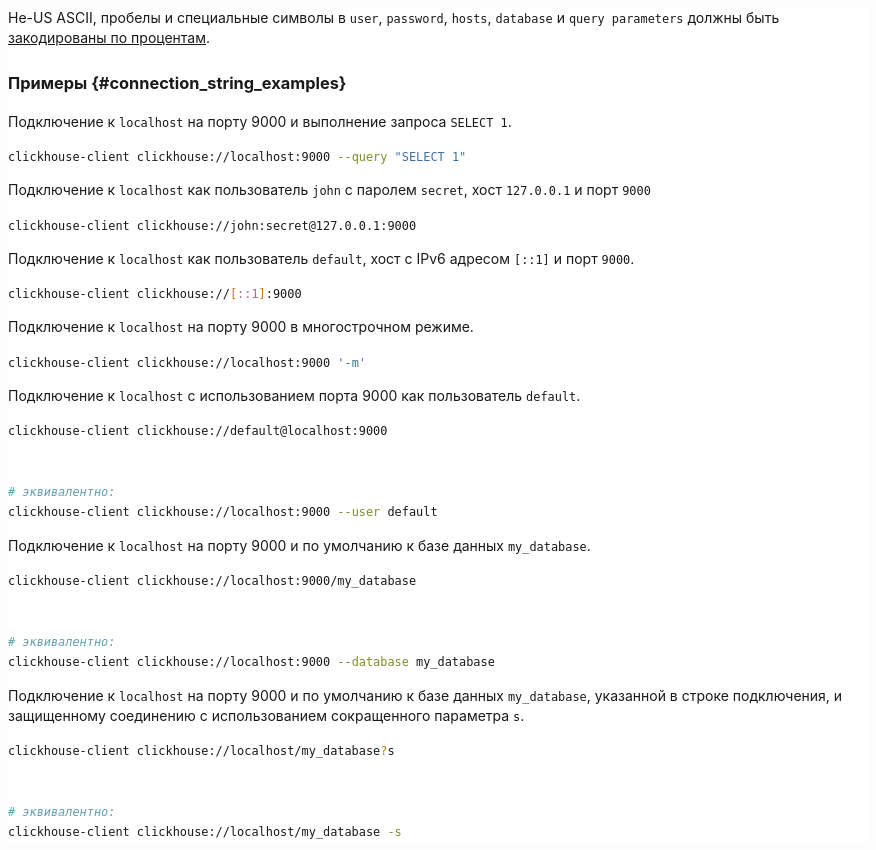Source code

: Не-US ASCII, пробелы и специальные символы в `user`, `password`, `hosts`, `database` и `query parameters` должны быть [закодированы по процентам](https://en.wikipedia.org/wiki/URL_encoding).

### Примеры {#connection_string_examples}

Подключение к `localhost` на порту 9000 и выполнение запроса `SELECT 1`.

```bash
clickhouse-client clickhouse://localhost:9000 --query "SELECT 1"
```

Подключение к `localhost` как пользователь `john` с паролем `secret`, хост `127.0.0.1` и порт `9000`

```bash
clickhouse-client clickhouse://john:secret@127.0.0.1:9000
```

Подключение к `localhost` как пользователь `default`, хост с IPv6 адресом `[::1]` и порт `9000`.

```bash
clickhouse-client clickhouse://[::1]:9000
```

Подключение к `localhost` на порту 9000 в многострочном режиме.

```bash
clickhouse-client clickhouse://localhost:9000 '-m'
```

Подключение к `localhost` с использованием порта 9000 как пользователь `default`.

```bash
clickhouse-client clickhouse://default@localhost:9000


# эквивалентно:
clickhouse-client clickhouse://localhost:9000 --user default
```

Подключение к `localhost` на порту 9000 и по умолчанию к базе данных `my_database`.

```bash
clickhouse-client clickhouse://localhost:9000/my_database


# эквивалентно:
clickhouse-client clickhouse://localhost:9000 --database my_database
```

Подключение к `localhost` на порту 9000 и по умолчанию к базе данных `my_database`, указанной в строке подключения, и защищенному соединению с использованием сокращенного параметра `s`.

```bash
clickhouse-client clickhouse://localhost/my_database?s


# эквивалентно:
clickhouse-client clickhouse://localhost/my_database -s
```
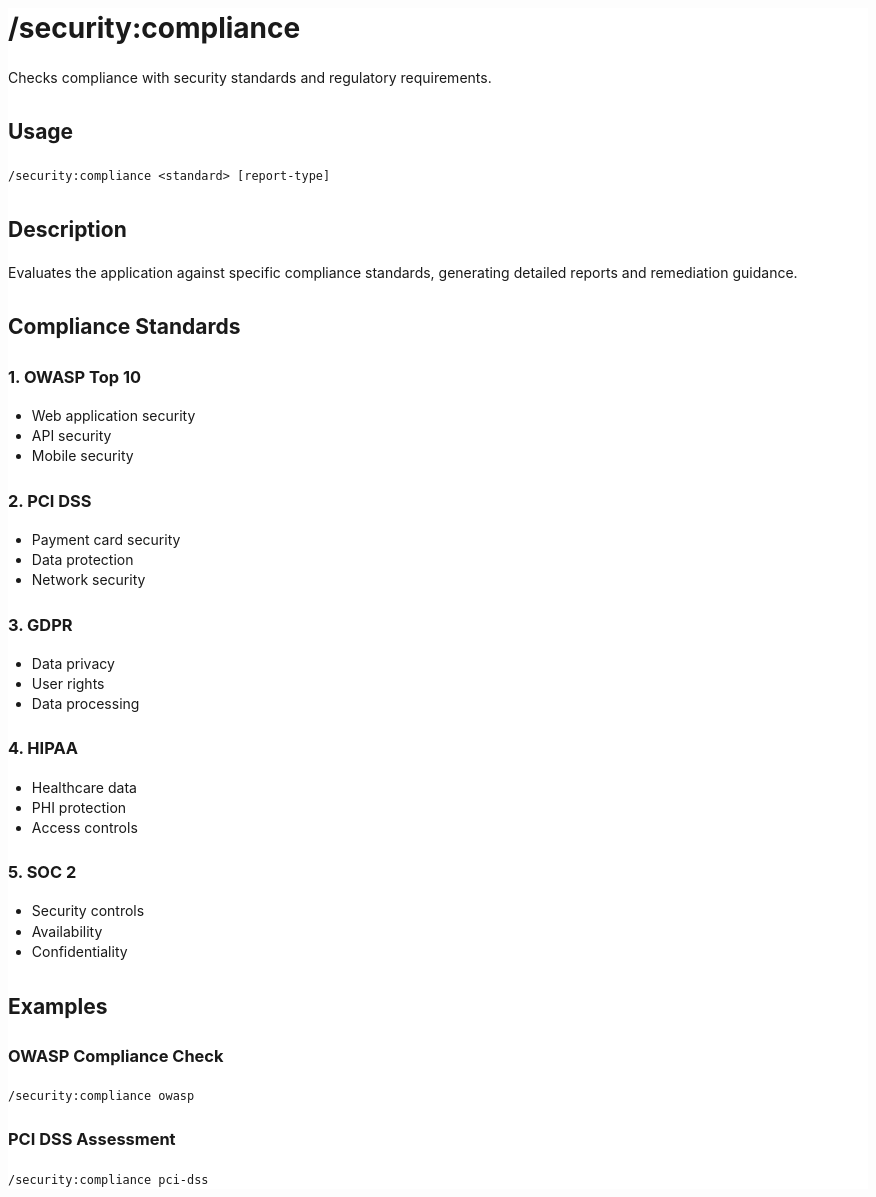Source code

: # /security:compliance

Checks compliance with security standards and regulatory requirements.

## Usage
`/security:compliance <standard> [report-type]`

## Description
Evaluates the application against specific compliance standards, generating detailed reports and remediation guidance.

## Compliance Standards

### 1. OWASP Top 10
- Web application security
- API security
- Mobile security

### 2. PCI DSS
- Payment card security
- Data protection
- Network security

### 3. GDPR
- Data privacy
- User rights
- Data processing

### 4. HIPAA
- Healthcare data
- PHI protection
- Access controls

### 5. SOC 2
- Security controls
- Availability
- Confidentiality

## Examples

### OWASP Compliance Check
```
/security:compliance owasp
```

### PCI DSS Assessment
```
/security:compliance pci-dss
```
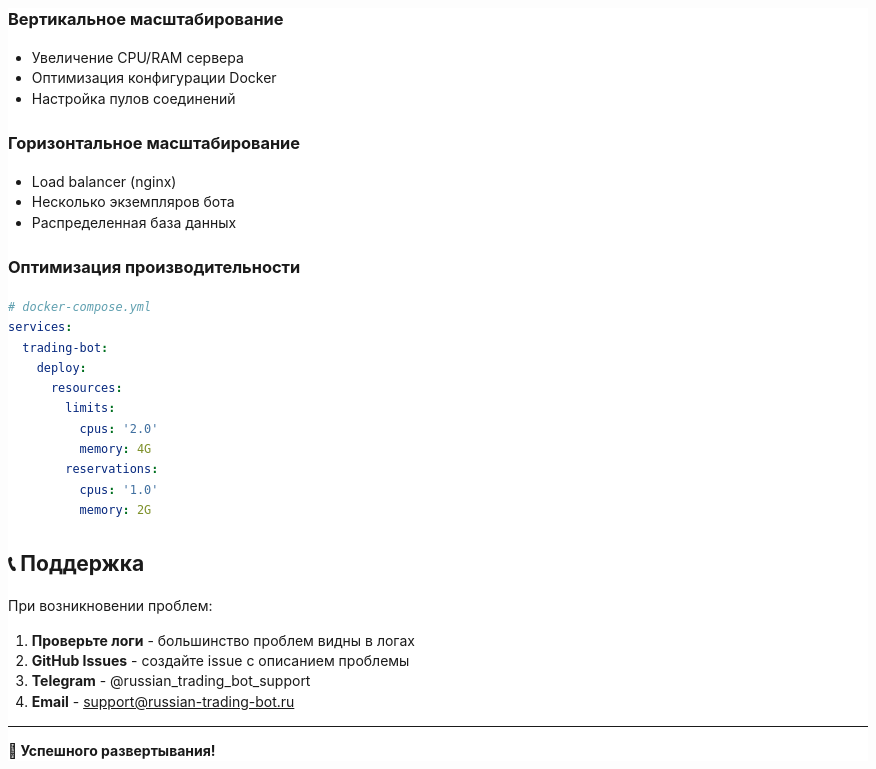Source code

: ### Вертикальное масштабирование
- Увеличение CPU/RAM сервера
- Оптимизация конфигурации Docker
- Настройка пулов соединений

### Горизонтальное масштабирование
- Load balancer (nginx)
- Несколько экземпляров бота
- Распределенная база данных

### Оптимизация производительности
```yaml
# docker-compose.yml
services:
  trading-bot:
    deploy:
      resources:
        limits:
          cpus: '2.0'
          memory: 4G
        reservations:
          cpus: '1.0'
          memory: 2G
```

## 📞 Поддержка

При возникновении проблем:

1. **Проверьте логи** - большинство проблем видны в логах
2. **GitHub Issues** - создайте issue с описанием проблемы
3. **Telegram** - @russian_trading_bot_support
4. **Email** - support@russian-trading-bot.ru

---

**🎯 Успешного развертывания!**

☆ ☆ ☆ ☆

* **Task prompt**
Look through the records and copy down every line that holds "john".

* **Solution to the exercise**
Подключение к `localhost` как пользователь `john` с паролем `secret`, хост `127.0.0.1` и порт `9000`
clickhouse-client clickhouse://john:secret@127.0.0.1:9000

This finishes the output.